I arrived back in Boston just as the rising sun was beginning to edge the city roofs in a thin cold light. I entered my house, taking Tuesday’s newspaper in with me, and made a pot of coffee. While it brewed I showered and changed. I would try and nap later in the day but knew that I wouldn’t be able to sleep right now. I was in a shit storm. The police hadn’t bought the burglary angle, and they were closing in on Brad. And now, this craziness with Lily. I couldn’t even wrap my head around it. There had always been something freakish about Lily Kintner. She was watchful. I remembered that. I’d met her when she was probably eighteen, but she seemed much older at the time. Composed, and sure of herself, and definitely not like other freshman girls.

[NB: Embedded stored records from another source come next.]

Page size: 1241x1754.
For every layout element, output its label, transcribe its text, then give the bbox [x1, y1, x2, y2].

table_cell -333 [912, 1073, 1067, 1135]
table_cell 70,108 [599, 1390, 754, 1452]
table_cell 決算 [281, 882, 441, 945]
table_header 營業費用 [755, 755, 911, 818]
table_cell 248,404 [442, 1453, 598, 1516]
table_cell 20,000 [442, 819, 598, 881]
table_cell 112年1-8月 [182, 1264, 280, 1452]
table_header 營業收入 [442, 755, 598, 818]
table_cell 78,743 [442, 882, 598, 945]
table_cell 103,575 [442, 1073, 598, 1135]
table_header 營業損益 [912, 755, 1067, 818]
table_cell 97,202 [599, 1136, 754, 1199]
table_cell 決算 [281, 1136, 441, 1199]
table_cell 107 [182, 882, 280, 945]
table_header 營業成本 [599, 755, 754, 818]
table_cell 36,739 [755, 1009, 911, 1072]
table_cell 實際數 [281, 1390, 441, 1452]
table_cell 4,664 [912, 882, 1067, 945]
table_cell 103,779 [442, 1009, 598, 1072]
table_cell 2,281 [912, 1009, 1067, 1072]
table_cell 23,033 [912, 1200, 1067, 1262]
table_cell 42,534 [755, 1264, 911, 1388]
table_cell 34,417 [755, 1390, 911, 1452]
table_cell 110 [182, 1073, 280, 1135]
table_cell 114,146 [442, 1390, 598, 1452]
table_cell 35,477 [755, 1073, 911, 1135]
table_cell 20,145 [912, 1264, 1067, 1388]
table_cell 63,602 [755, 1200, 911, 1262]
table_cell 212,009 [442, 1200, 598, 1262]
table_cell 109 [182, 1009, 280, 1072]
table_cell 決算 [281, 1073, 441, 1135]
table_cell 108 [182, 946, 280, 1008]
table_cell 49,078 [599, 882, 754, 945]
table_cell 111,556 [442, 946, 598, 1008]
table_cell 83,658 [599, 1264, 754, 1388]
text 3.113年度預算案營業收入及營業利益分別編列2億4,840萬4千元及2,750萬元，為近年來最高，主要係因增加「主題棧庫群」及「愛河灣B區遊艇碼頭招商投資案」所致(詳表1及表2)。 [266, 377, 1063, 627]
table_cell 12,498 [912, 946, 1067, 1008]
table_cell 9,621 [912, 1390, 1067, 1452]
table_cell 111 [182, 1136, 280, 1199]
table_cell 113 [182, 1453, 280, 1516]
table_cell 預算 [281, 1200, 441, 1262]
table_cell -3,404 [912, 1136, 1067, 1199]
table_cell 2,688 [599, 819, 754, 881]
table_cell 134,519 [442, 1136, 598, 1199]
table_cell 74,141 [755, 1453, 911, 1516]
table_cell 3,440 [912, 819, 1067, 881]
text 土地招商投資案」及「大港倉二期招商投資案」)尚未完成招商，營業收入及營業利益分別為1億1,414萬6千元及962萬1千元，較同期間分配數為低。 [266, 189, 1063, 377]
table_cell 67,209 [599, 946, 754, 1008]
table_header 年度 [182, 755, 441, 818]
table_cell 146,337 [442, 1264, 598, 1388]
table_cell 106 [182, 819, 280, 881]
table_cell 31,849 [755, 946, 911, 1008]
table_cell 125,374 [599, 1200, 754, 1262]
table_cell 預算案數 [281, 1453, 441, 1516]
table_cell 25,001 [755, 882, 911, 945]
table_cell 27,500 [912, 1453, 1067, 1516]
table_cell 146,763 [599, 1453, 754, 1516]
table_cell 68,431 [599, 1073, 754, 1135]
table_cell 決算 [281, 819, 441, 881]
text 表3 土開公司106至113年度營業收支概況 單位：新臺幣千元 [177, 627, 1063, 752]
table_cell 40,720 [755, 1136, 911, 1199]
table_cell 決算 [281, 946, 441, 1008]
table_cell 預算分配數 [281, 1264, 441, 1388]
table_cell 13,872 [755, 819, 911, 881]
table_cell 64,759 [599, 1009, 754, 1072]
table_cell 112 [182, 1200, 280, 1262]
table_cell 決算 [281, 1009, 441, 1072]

Had she known that I’d stolen Eric from her that one summer before he died? I hadn’t stolen him, not really, but we were sharing him without Lily’s consent. Had she found out and been stalking me ever since, waiting for an opportunity to kill me? If Eric were still here, I thought . . . and suddenly I went back to that half-formed thought. Had she killed Eric in London? He’d died of an allergy attack, but she could have been the one to give him the nuts, knowing he couldn’t get to his medicine. It was crazy, but it was also possible. I tried to remember back to what I’d heard around that time. All my friends in New York had been talking about it. He was drunk and went out for Indian food and the chicken dish he got had nuts in it, and he died. Something like that. One thing I remembered for sure was that Lily had been right there with him, probably watching him die. Had she kept his medicine away from him? It now seemed entirely possible that she had.
The day passed, in slow chunks of time. I kept changing my mind about what to do that night. I wanted Lily dead, but what worried me was being present at the scene of a crime. I’d been so careful to make sure that I would never be convicted for Ted’s murder, that there would be no evidence connecting me to any crime. Picturing the night ahead, I felt like I was walking into a trap. I was walking into a trap—Brad had told me that much—but even knowing what Lily had in mind, I felt unsettled, unsure of myself for the first time in a long time. But I also knew, without a doubt, that if Lily somehow knew everything she said she knew, she needed to be eliminated. With Lily gone, I’d be able to breathe a little easier. And then I could focus on dealing with Brad.